Am Donnerstagabend ist die Freiwillige Feuerwehr Hechingen zu einem Wohnungsbrand in einem zweistöckigen Reihenhaus alarmiert worden. Laut erster Meldung sind zwei Personen durch den Rauch im Gebäude eingeschlossen. Mit dieser Meldung wurde die Abteilung Stadt mit einem erweiterten Löschzug bestehend aus Kommandowagen (KdoW), Löschgruppenfahrzeug (LF 20/16), Drehleiter mit Korb (DLA-K 23/12), Hilfeleistungslöschgruppenfahrzeug 1 (HLF 20), Hilfeleistungslöschgruppenfahrzeug 2 (HLF 16/12) und dem Einsatzleitwagen (ELW 1) alarmiert sowie zwei Rettungswagen (RTW), ein Notarzteinsatzfahrzeug (NEF) des DRK und den ehrenamtlichen Rettungswagen (EA-RTW) des DRK OV Hechingen. Insgesamt wurden bei dem Einsatz zwei Personen durch Rauchgase und eine weitere Person leicht verletzt.

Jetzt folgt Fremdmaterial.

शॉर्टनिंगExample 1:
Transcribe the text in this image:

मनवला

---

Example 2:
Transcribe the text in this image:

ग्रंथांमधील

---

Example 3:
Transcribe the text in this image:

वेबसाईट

Noch während der Anfahrt wurde durch den zuerst eintreffenden RTW der Brand und eine vermisste Person bestätigt. Eine Person konnte sich selbst aus dem Gebäude retten, welche sofort durch den Rettungsdienst betreut wurde. Beim Eintreffen der ersten Kräfte der Feuerwehr dringt dichter schwarzer Rauch aus der Haustüre.

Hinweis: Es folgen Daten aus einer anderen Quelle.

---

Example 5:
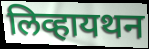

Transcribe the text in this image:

लिव्हायथन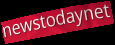
newstodaynetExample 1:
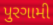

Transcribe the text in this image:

પુરગામી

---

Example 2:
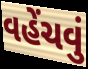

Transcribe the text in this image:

વહેંચવું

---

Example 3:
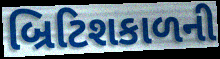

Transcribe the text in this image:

બ્રિટિશકાળની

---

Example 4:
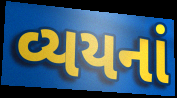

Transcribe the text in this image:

વ્યયનાં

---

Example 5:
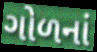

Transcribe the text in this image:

ગોળનાં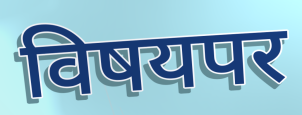
विषयपर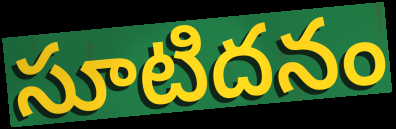
సూటిదనం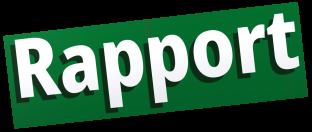
Rapport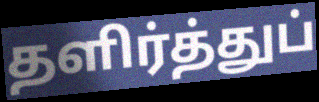
தளிர்த்துப்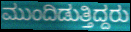
ಮುಂದಿಡುತ್ತಿದ್ದರು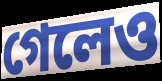
গেলেওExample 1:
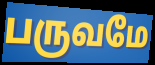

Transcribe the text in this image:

பருவமே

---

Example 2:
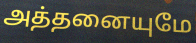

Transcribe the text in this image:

அத்தனையுமே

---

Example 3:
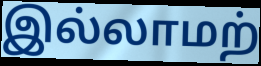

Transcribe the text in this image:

இல்லாமற்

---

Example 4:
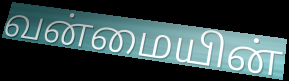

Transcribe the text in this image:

வன்மையின்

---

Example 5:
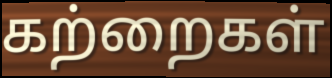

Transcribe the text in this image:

கற்றைகள்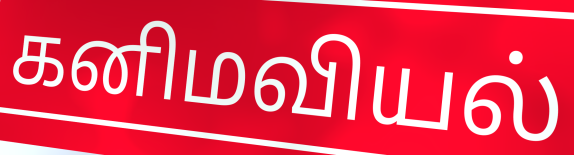
கனிமவியல்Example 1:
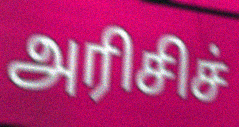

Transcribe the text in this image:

அரிசிச்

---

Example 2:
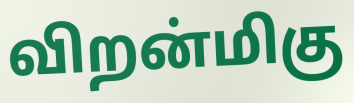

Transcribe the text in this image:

விறன்மிகு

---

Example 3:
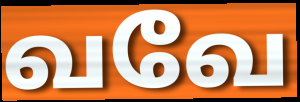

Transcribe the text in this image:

வவே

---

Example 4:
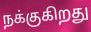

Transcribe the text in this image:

நக்குகிறது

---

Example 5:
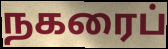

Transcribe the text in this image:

நகரைப்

Die Besatzung des LF führte unmittelbar nach Eintreffen an der Einsatzstelle die Brandbekämpfung und Personensuche über zwei Trupps mit zwei C-Löschrohren unter schwerem Atemschutz durch. Die gleichzeitig eingetroffene Drehleiter ging in Anleiterbereitschaft am Gebäude. Das Ebenfalls mit sehr kurzen Zeitversatz eingetroffene HLF 1 stellte einen Sicherheitstrupp und übernahm die Wasserversorgung der Drehleiter. Die gesuchte Person konnte schnell in das Freie gebracht werden und wurde durch den Rettungsdienst versorgt. Parallel hierzu konnte auch das Feuer in einem Zimmer lokalisiert werden und unter Kontrolle gebracht werden. Nach Abschluss der Brandbekämpfung wurde noch die Holzdecke zum Teil geöffnet und mit einer Wärmebildkamera gezielt Glutnester abgelöscht. Zum Abschluss wurde das Gebäude noch belüftet. Die Polizei hat parallel zu den Belüftungsarbeiten die Brandermittlung aufgenommen.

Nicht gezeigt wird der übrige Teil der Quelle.